En réaction à la crise mondiale en cours, plusieurs pays ont étendu le recours au télétravail. Les Philippines et le Pakistan ont instauré une semaine de quatre jours pour les fonctionnaires, tandis que le Sri Lanka a fermé les bureaux de l’administration le mercredi.

La RDP lao, la Thaïlande et le Vietnam promeuvent activement le travail à domicile. Des mesures similaires avaient été mises en place dans toute l’Europe lors de la crise énergétique de 2022-2023, lorsque les gouvernements avaient aussi appelé les salariés à rester chez eux pour réduire la demande de pétrole.

Les réserves stratégiques de pétrole ne suffiront pas

Malgré la mise sur le marché de réserves d’urgence totalisant 400 millions de barils, les responsables avertissent que le monde ne peut pas compter uniquement sur l’offre pour stabiliser les marchés. Dans un contexte de grande volatilité et d’incertitude, l’AIE prévient clairement que le monde ne pourra pas se sortir de ce choc pétrolier en produisant toujours plus : il doit s’adapter à une consommation plus faible.

Il s’agit de la sixième fois que les pays membres de l’AIE coordonnent une action d’urgence pour stabiliser les marchés pétroliers depuis la création de l’agence en 1974. Des interventions collectives similaires ont eu lieu en 1991, 2005, 2011 et à deux reprises en 2022.

La crise actuelle, souligne l’agence, dépasse largement le seul pétrole et inclut des perturbations des flux de gaz naturel, avec des répercussions sur la sécurité d’approvisionnement en électricité et sur les prix.

Johannes Rauball, analyste senior du brut au sein de la société d’intelligence de marché Kpler, estime que si Ormuz reste fermé deux mois de plus, les risques sur l’offre « augmenteront fortement ».

« Les derniers barils moyen-orientaux à destination de l’Europe arrivent encore, si bien que l’impact immédiat de la baisse des flux en provenance du Moyen-Orient ne s’est pas encore pleinement matérialisé », a déclaré Rauball à Euronews.

Ces coûts élevés pourraient placer les raffineurs européens sous très forte pression dans le pire des scénarios, a-t-il ajouté, entraînant probablement une destruction de la demande et des réductions forcées des cadences de raffinage, les matières premières devenant prohibitivement chères.

« La crise actuelle est en passe de devenir la plus grande perturbation de l’offre de brut de l’histoire du marché pétrolier mondial.
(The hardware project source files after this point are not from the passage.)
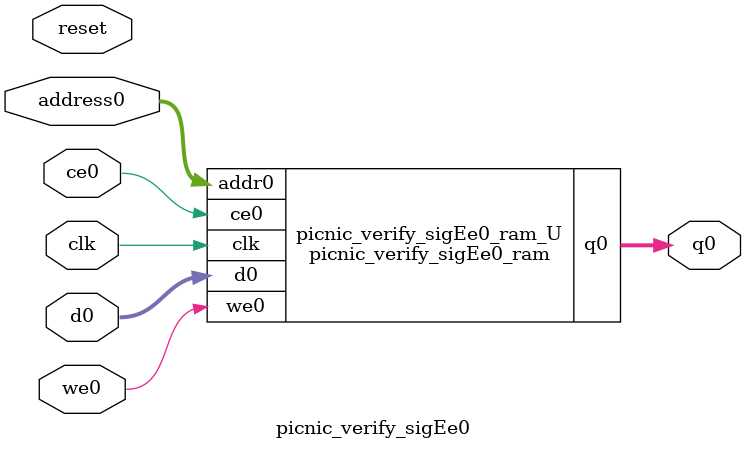
<source format=v>
`timescale 1 ns / 1 ps
module picnic_verify_sigEe0_ram (addr0, ce0, d0, we0, q0,  clk);

parameter DWIDTH = 32;
parameter AWIDTH = 10;
parameter MEM_SIZE = 876;

input[AWIDTH-1:0] addr0;
input ce0;
input[DWIDTH-1:0] d0;
input we0;
output reg[DWIDTH-1:0] q0;
input clk;

(* ram_style = "block" *)reg [DWIDTH-1:0] ram[0:MEM_SIZE-1];




always @(posedge clk)  
begin 
    if (ce0) begin
        if (we0) 
            ram[addr0] <= d0; 
        q0 <= ram[addr0];
    end
end


endmodule

`timescale 1 ns / 1 ps
module picnic_verify_sigEe0(
    reset,
    clk,
    address0,
    ce0,
    we0,
    d0,
    q0);

parameter DataWidth = 32'd32;
parameter AddressRange = 32'd876;
parameter AddressWidth = 32'd10;
input reset;
input clk;
input[AddressWidth - 1:0] address0;
input ce0;
input we0;
input[DataWidth - 1:0] d0;
output[DataWidth - 1:0] q0;



picnic_verify_sigEe0_ram picnic_verify_sigEe0_ram_U(
    .clk( clk ),
    .addr0( address0 ),
    .ce0( ce0 ),
    .we0( we0 ),
    .d0( d0 ),
    .q0( q0 ));

endmodule


</source>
La perte potentielle d’environ 10 millions de barils par jour de brut et de condensats en provenance du Moyen-Orient, soit près de 10 % de la consommation mondiale, constitue un choc brutal à court terme », a encore estimé Rauball.

Au-delà de la seule demande de pétrole

L’AIE a également mis en garde contre la hausse des coûts de l’énergie, qui risque de frapper d’abord les ménages les plus pauvres, appelant les gouvernements à mettre en place des aides financières ciblées pour amortir le choc.

Dans l’Union européenne, les dirigeants se sont réunis jeudi lors d’un sommet clé pour discuter de mesures à court terme destinées à alléger la facture d’électricité des consommateurs, qu’il s’agisse des taxes nationales, des tarifs de réseau ou du coût du carbone.

La présidente de la Commission européenne, Ursula von der Leyen, a reconnu que la guerre contre l’Iran a un « impact immédiat » sur l’énergie.

Jusqu’ici, les dirigeants européens répétaient que l’UE à 27 faisait surtout face à une crise des prix de l’énergie. Mais pour la première fois jeudi, von der Leyen a déclaré devant la presse, sans plus de précisions, que la crise actuelle « pose des questions sur les risques d’approvisionnement futurs », avant d’ajouter : « nous devons agir ».